Turbulence
- Front cover of the first edition
- Author: David Szalay
- Genre: Fiction
- Publisher: Jonathan Cape
- Publication date: 2018
- Publication place: United Kingdom
- ISBN: 978-1787331167

= Turbulence (Szalay novel) =

2018 novel by David Szalay

Turbulence is a novel by David Szalay. It was first published in 2018 by Jonathan Cape.

==Synopsis==
The novel consists of twelve interlinked short stories, each following a separate character who is travelling by plane. Every chapter title consists of IATA airport codes separated by dashes, signifying the journey taken by that chapter's main character; examples include "LGW – MAD" and "MAD – DSS". One pattern in the novel is a chapter's main character having featured as a secondary character in the one preceding it; another is a chapter title's airport of arrival appearing in the following chapter title as the airport of departure. Additionally, the first chapter title's airport of departure (London Gatwick) is the final chapter title's airport of arrival. On top of which, one secondary character from the first chapter ("LGW – MAD") features again in the final chapter ("BUD – LGW"). The novel thus has a loop-like structure.

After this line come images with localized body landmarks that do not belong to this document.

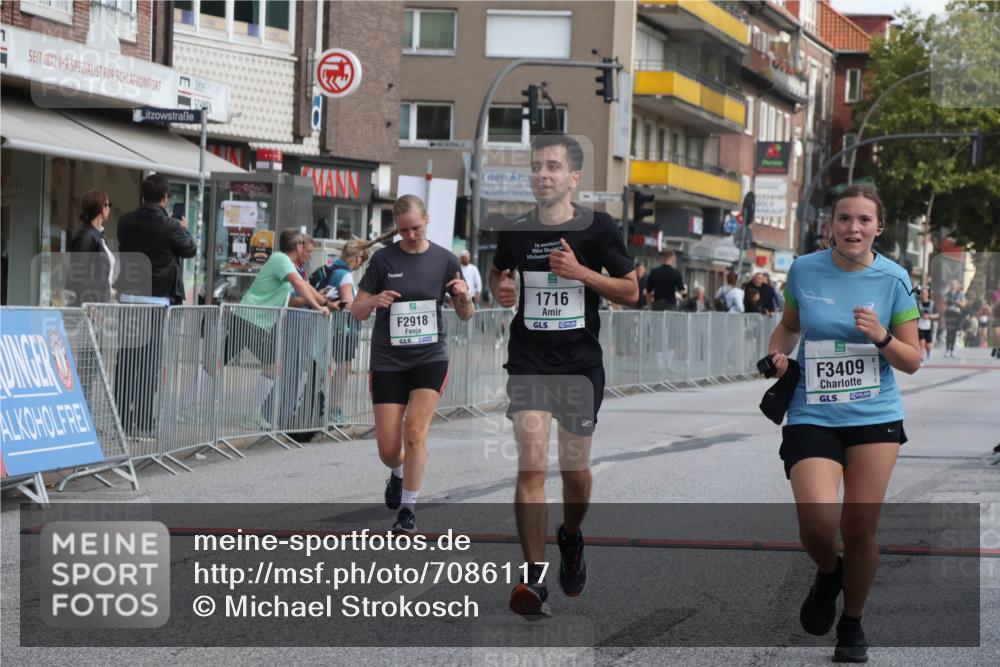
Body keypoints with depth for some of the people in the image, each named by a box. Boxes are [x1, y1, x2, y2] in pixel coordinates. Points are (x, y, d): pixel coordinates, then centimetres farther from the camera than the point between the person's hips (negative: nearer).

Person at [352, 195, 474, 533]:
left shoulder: (445, 260, 0)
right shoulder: (383, 259, -3)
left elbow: (466, 315, 7)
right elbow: (357, 311, 1)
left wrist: (464, 297, -16)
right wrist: (375, 301, -21)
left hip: (430, 357, 0)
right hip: (388, 361, 0)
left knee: (415, 429, -18)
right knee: (388, 448, -1)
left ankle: (408, 508, -5)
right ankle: (398, 474, 36)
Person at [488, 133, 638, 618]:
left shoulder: (597, 228, -4)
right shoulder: (515, 230, 1)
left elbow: (631, 291, 0)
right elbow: (498, 272, 21)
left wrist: (580, 272, -14)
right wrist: (500, 290, -3)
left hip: (581, 364, 0)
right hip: (528, 363, 0)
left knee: (576, 469, 9)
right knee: (531, 465, -14)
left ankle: (571, 538, 41)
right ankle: (534, 579, -12)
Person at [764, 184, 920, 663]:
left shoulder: (893, 280, -3)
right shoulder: (804, 270, -1)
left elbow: (912, 362, 1)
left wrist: (881, 337, -18)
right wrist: (779, 354, -2)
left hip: (875, 418, 0)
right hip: (812, 418, 0)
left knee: (859, 528, 1)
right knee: (817, 520, -20)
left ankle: (852, 624, 26)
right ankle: (828, 573, 17)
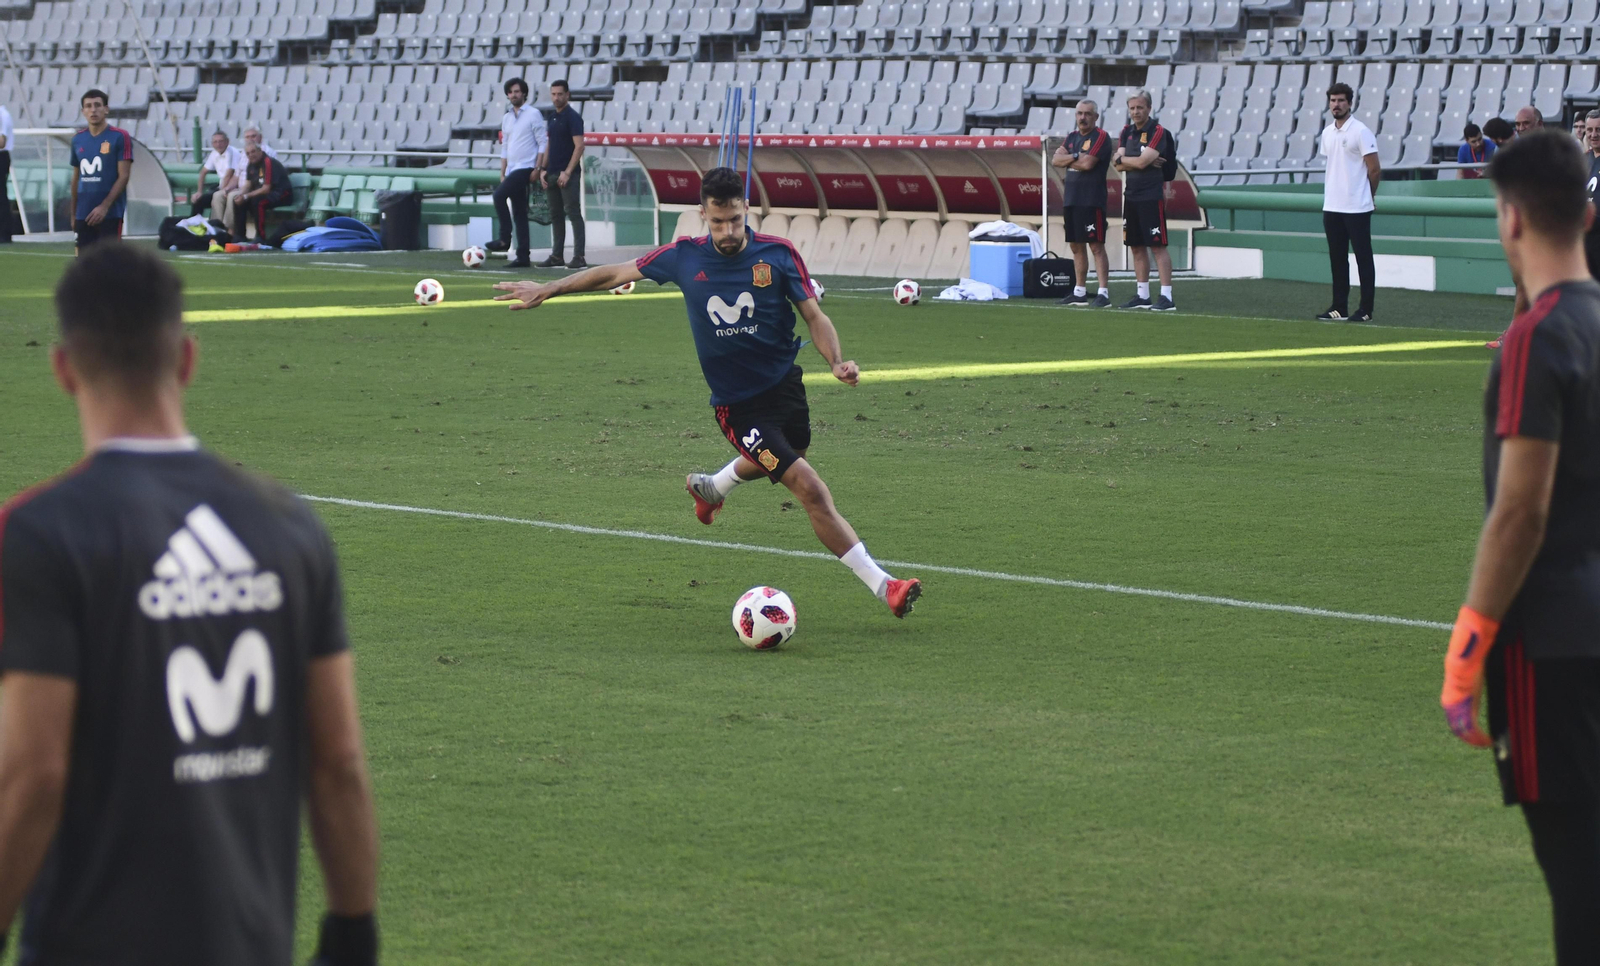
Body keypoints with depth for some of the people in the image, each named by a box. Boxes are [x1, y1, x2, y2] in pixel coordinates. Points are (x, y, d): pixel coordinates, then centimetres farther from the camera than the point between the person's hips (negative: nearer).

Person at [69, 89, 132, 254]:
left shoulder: (120, 137, -4)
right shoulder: (78, 140, 12)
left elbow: (124, 176, -9)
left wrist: (104, 206, -17)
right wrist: (73, 214, 15)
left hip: (110, 214, -5)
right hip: (84, 216, 5)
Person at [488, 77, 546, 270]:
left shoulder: (533, 114, -4)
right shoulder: (506, 118, 17)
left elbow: (543, 143, -7)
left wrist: (538, 168, -14)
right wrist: (502, 173, 14)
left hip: (526, 168, -7)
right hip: (512, 169, 7)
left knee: (499, 194, -24)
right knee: (519, 213, 6)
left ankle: (504, 239, -16)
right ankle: (522, 256, 6)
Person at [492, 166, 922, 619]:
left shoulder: (778, 254, -8)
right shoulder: (685, 257, -7)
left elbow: (814, 315, -4)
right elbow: (616, 273, 6)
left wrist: (836, 361, -23)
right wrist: (547, 290, 9)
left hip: (785, 386, 3)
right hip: (738, 406, -3)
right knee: (811, 490, -14)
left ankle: (711, 486, 64)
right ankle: (883, 585, -11)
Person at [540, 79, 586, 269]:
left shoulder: (573, 117, -9)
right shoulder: (552, 118, 15)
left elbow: (579, 146, -15)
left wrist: (567, 172, -19)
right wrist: (543, 170, 11)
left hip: (568, 174, -8)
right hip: (552, 174, 8)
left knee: (573, 214, -8)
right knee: (556, 215, 10)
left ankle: (579, 257, -10)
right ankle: (556, 255, 15)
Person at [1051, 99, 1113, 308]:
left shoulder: (1101, 137, -7)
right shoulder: (1072, 137, 17)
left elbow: (1088, 163, -17)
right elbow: (1056, 160, 6)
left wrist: (1067, 158, -2)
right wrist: (1076, 156, -9)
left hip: (1091, 201, -8)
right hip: (1070, 200, 8)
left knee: (1096, 246, -9)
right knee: (1076, 246, 11)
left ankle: (1103, 293, -12)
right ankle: (1079, 292, 17)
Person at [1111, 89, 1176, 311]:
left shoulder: (1157, 132, -9)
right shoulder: (1127, 132, 12)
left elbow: (1142, 161, -19)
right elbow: (1118, 165, 2)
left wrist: (1121, 159, -3)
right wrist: (1139, 162, -11)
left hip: (1152, 196, -7)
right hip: (1131, 196, 7)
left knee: (1157, 246, -9)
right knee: (1137, 247, 10)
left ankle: (1166, 297, -10)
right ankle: (1143, 296, 17)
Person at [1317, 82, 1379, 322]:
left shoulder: (1361, 132, -9)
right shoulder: (1327, 133, 12)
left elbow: (1374, 169, -7)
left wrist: (1367, 196, 3)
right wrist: (1332, 194, 13)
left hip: (1357, 208, -7)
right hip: (1332, 206, 7)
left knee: (1363, 257, -2)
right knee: (1337, 258, 10)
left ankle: (1366, 309, 0)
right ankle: (1339, 307, 15)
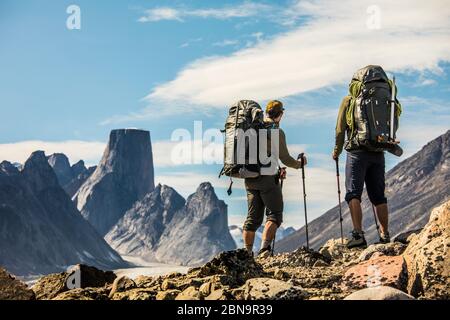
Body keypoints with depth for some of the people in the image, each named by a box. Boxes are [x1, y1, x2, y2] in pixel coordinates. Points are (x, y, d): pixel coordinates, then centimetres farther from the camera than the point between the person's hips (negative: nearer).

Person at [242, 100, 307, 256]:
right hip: (267, 179, -6)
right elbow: (285, 158, -9)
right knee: (274, 214, 1)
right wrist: (299, 164, 12)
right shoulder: (277, 132, -9)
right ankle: (265, 247, -15)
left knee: (253, 217, 11)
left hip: (250, 178, 6)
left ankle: (247, 253, 10)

The round-the-world travel route covered through the 12 chapters is as follows: London – Madrid – Dakar – São Paulo – Toronto – Seattle – Hong Kong – Saigon – Delhi – Kochi – Doha – Budapest – London.

==Reception==
Alex Preston's review for The Guardian lauded the novel's "effortless prose", and stated that it portrayed "humanity at its most desperate".

In a review for The Independent, David Sexton praised Turbulence, calling it "a chilling achievement" that delves into themes of "human displacement, separation and loneliness" and ultimately "mortality itself".

In a further review for The Guardian, Justine Jordan said that "There's not an ounce of fat to be found, as decades of emotion hang in the spaces between the short, declarative sentences" and pointed out that Szalay employs a "radical simplicity of style" which means that "the stories operate through plot ironies and the sudden illumination of character".